Süzme yoğurt üretiminde en yaygın kullanılan yöntem bez torbalarda süzme işlemidir. Bu yöntem klasik doğal yoğurdun bez torbalar içine konularak süzülmesi esasına dayanmaktadır. Yoğurdun süzülmesinde kullanılan bez torbalar çok küçük gözeneklidir. Yoğurdun süzülme aşaması, genellikle 10°C sıcaklığındaki ortamlarda yapılmaktadır. Ancak küçük ölçekli işletmelerde oda ısısında gerçekleştirilebilmektedir. Yoğurdun süzülme süresi, kullanılan bez torbaların özelliğine bağlı olarak değişmekle beraber genellikle 20-30 saat sürebilmektedir. 20-30 saat süren süzülme aşamasında mikrobiyal kontaminasyon riski yüksek olmasından dolayı bu yöntem hijyenik olmayan bir yöntemdir. Ayrıca bu uygulama yoğun işçilik gerektiren bir prosestir. Süzülme esnasında bez torbalara yapışan yoğurtların tamamen alınamaması verim kaybına neden olmaktadır. Fakat fazla ekipman ihtiyacı olmaması nedeniyle özellikle küçük işletmelerce tercih edilmektedir.

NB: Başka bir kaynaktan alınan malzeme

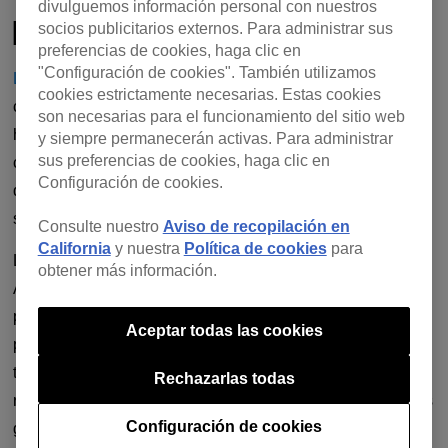
divulguemos información personal con nuestros
PREPARACIÓN
socios publicitarios externos. Para administrar sus
preferencias de cookies, haga clic en
"Configuración de cookies". También utilizamos
Laurent Garnier
ha tocado toda la noche a lo largo de su
cookies estrictamente necesarias. Estas cookies
carrera. Empezó en los años 80, pinchando durante 4
son necesarias para el funcionamiento del sitio web
horas en el mítico club Haçienda de Manchester, antes de
y siempre permanecerán activas. Para administrar
sus preferencias de cookies, haga clic en
conseguir residencias en París, sobre todo en el Rex Club,
Configuración de cookies.
donde pinchaba regularmente hasta 12 horas, algo que
sigue haciendo hoy en día.
Consulte nuestro
Aviso de recopilación en
California
y nuestra
Política de cookies
para
La idea de tocar sesiones largas está tan arraigada en el
obtener más información.
ADN de Laurent que se filtra en sus otros trabajos. Su
proyecto más reciente es una
colección de cuatro mezclas
Aceptar todas las cookies
para fabric, que incluye una mezcla de house, una de
techno, una de «UK» y una de ambient. Su intención era
Rechazarlas todas
reflejar las diferentes partes de una noche de discoteca, los
Configuración de cookies
giros y vueltas del camino, muchos de los cuales canaliza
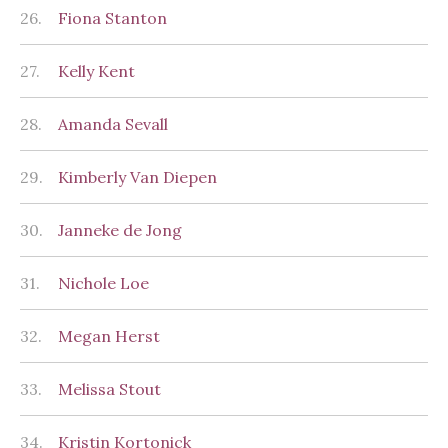
26.
Fiona Stanton
27.
Kelly Kent
28.
Amanda Sevall
29.
Kimberly Van Diepen
30.
Janneke de Jong
31.
Nichole Loe
32.
Megan Herst
33.
Melissa Stout
34.
Kristin Kortonick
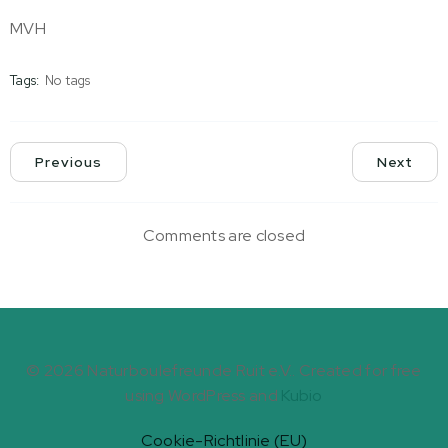
MVH
Tags:
No tags
Previous
Next
Comments are closed
© 2026 Naturboulefreunde Ruit e.V.. Created for free
using WordPress and
Kubio
Cookie-Richtlinie (EU)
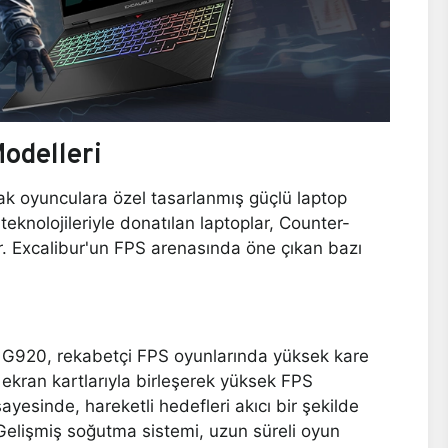
odelleri
rak oyunculara özel tasarlanmış güçlü laptop
teknolojileriyle donatılan laptoplar, Counter-
. Excalibur'un FPS arenasında öne çıkan bazı
ur G920, rekabetçi FPS oyunlarında yüksek kare
ekran kartlarıyla birleşerek yüksek FPS
yesinde, hareketli hedefleri akıcı bir şekilde
z. Gelişmiş soğutma sistemi, uzun süreli oyun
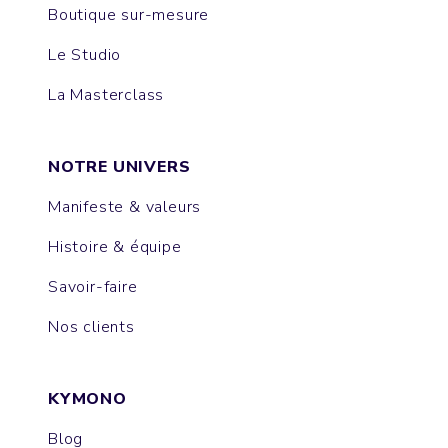
Boutique sur-mesure
Le Studio
La Masterclass
NOTRE UNIVERS
Manifeste & valeurs
Histoire & équipe
Savoir-faire
Nos clients
KYMONO
Blog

Bir de bazı yörelerde süzme yoğurtlarda “is” veya “yanık” tadı olur. Özellikle keçiciliğin yaygın bulunduğu köylerde bulabileceğiniz yanık veya isli kese yoğurdu şöyle yapılır. Taze sağılmış keçi sütü veya inek sütü ya da ikisinin paçalı, köylerde kızdırılmış kaplarda ısıtılır. Sonra yoğurt yapılıp keselerde süzülür. Kızdırılmış tencerenin dibi tutturulmamaya dikkat edilir. İşte soğuk süt kızgın yüzeyle ilk temas sırasında yanık tat alır. Hafif ekşi ve isli bir tat istenir. Eğer yanık tat alıyorsanız sütün dibi tutmuş demektir.

Mutfakta yoğurtla çorbadan ana yemeğe, tatlıdan çeşit çeşit sos ve mezelere kadar o kadar çok ürün yapabilir ki saymakla bitmez. Ayran aşı çorbası, köfteli yoğurt çorbası, borani, tavuklu fette, elbasan tava, alinazik, yağlama, beyti, fellah köftesi, iskender döner, yoğurtlu köfte, siron, tahinli tarator, yoğurt tatlısı, yoğurtlu dondurma, salata sosları ilk akla gelenler arasındadır. Ayrıca Türk mutfağında yoğurt, yemeklere terbiye olarak, etlere marine amacıyla katılır. Havuçlu tarator, ıspanak borani, yoğurtlu kabak, yoğurtlu ot çeşitleri, atom, yoğurtlu pancar gibi mezelerinin yapımında daha çok süzme yoğurt kullanılır. Bilindiği gibi yoğurt, sarımsakla en güzel ikilidir. Yoğurt çoğu sebze yemeğinin yanında veya üzerine dökülerek yenir. Yine mutfağımızda yoğurt, ayran ve cacık yapmak için kullanılır.


Yukarıda sıraladığımız ve diğer yemekleri yaparken yoğurt kullanımı dikkat ve tecrübe gerektirir. Yoğurt, ekşi (asitli) olduğu için tekniğini doğru kullanmazsanız yemek pütürlü olur, kesilebilir. Ayrıca ister klasik yoğurt, isterseniz probiyotik yoğurt olsun yemeklerde kullanırken ısıtıldığında canlı mikroorganizmalar öldüğü için bu yararlı mikroorganizmaların etkisinin de ortadan kalktığı unutulmamalıdır.